Her colleague, Lei Ni, chair and professor of the Department of Mathematics at UC San Diego, echoed the advice of Chung Graham’s father. “Mathematics has very broad applications to all areas of science and technology. The impact of combinatorics toward computer science is just one,” noted Ni. “Mathematics at UC San Diego is contributing to the transformation of the science and culture of modern days.”
Chung Graham’s advice to today’s mathematics students is: “Don’t be intimidated!”
She said that she has seen many people get discouraged because they see mathematics as full of deep incomprehensible theories.
“There is no reason to feel that way,” she encouraged. “In mathematics, whatever you learn is yours and you build it up—one step at a time. It’s not like a real-time game of winning and losing. You win if you benefit from the power, rigor and beauty of mathematics. It is a big win if you discover a new principle or solve a tough problem. Stay curious and let your life be filled with wonder.”

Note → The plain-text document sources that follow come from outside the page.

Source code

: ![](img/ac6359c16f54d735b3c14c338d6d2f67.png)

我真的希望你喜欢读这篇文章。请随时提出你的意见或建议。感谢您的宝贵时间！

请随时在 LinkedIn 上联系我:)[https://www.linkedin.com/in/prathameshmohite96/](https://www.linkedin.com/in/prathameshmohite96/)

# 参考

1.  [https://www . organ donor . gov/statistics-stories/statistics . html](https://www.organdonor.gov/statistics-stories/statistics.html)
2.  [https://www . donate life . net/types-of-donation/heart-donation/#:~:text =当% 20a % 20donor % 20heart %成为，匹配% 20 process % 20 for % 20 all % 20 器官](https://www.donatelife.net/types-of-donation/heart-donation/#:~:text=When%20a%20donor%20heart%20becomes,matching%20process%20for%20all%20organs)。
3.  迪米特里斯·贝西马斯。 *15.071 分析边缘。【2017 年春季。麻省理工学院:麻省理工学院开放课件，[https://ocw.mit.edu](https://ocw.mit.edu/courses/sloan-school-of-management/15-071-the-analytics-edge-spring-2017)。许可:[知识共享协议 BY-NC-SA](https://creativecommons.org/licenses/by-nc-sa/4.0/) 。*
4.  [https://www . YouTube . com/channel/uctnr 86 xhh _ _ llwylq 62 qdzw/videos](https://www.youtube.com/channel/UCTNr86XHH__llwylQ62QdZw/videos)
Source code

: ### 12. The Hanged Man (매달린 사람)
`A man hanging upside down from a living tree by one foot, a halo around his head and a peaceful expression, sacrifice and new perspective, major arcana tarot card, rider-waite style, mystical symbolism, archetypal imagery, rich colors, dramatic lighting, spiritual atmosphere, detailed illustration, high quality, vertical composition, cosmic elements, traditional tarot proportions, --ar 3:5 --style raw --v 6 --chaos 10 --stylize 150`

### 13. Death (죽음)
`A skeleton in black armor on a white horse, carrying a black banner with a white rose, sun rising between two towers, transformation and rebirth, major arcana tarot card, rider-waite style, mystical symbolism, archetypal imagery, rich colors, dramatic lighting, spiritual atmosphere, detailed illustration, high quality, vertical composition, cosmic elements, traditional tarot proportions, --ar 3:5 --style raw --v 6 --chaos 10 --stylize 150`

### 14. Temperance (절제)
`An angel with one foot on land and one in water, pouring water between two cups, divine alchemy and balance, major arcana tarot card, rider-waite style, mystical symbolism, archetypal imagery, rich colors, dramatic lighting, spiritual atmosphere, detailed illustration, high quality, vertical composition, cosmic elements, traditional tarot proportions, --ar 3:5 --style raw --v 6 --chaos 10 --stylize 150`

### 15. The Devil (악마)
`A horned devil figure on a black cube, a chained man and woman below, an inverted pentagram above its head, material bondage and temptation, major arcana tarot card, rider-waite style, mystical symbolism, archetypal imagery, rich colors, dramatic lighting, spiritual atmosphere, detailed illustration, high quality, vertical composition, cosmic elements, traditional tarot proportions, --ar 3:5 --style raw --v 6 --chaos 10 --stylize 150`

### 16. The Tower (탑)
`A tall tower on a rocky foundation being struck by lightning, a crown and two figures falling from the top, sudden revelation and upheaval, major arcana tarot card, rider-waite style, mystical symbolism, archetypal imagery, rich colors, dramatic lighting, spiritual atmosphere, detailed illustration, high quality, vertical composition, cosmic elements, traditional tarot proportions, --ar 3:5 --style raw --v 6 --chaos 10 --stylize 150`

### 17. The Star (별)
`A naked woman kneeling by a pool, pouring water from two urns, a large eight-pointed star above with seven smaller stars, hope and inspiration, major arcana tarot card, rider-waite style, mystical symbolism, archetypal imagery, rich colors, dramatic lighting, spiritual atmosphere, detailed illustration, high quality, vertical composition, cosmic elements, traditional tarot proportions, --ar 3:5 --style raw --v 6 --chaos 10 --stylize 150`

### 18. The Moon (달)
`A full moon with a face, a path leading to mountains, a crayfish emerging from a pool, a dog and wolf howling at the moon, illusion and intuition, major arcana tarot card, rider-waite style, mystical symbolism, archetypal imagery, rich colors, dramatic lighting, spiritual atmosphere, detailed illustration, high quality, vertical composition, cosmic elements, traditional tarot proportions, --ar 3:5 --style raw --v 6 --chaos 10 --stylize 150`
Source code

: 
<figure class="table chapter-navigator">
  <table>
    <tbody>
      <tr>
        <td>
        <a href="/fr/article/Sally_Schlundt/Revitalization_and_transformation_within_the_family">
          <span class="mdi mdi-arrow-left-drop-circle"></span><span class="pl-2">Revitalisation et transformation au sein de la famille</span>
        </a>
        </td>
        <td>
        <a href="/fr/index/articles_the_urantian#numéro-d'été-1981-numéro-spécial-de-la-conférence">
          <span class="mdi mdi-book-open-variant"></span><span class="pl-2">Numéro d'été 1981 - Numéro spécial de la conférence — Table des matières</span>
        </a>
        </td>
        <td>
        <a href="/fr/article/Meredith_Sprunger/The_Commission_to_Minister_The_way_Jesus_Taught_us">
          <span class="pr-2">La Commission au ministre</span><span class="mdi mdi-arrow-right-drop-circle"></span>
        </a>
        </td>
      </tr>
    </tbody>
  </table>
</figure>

Chung Graham’s career distinctions include:
The ICA is planning a formal presentation of the Euler Award to Chung Graham. “Dr. Chung has been a role model and ambassador for combinatorics throughout her distinguished career,” wrote ICA President Douglas Stinson in the award letter. “She has supervised a large number of doctoral students and has contributed to the mathematics community through extensive editorial and advisory activities.”
The Department of Mathematics at UC San Diego, part of the Division of Physical Sciences, is ranked among the top 20 graduate programs according to U.S. News and World Report.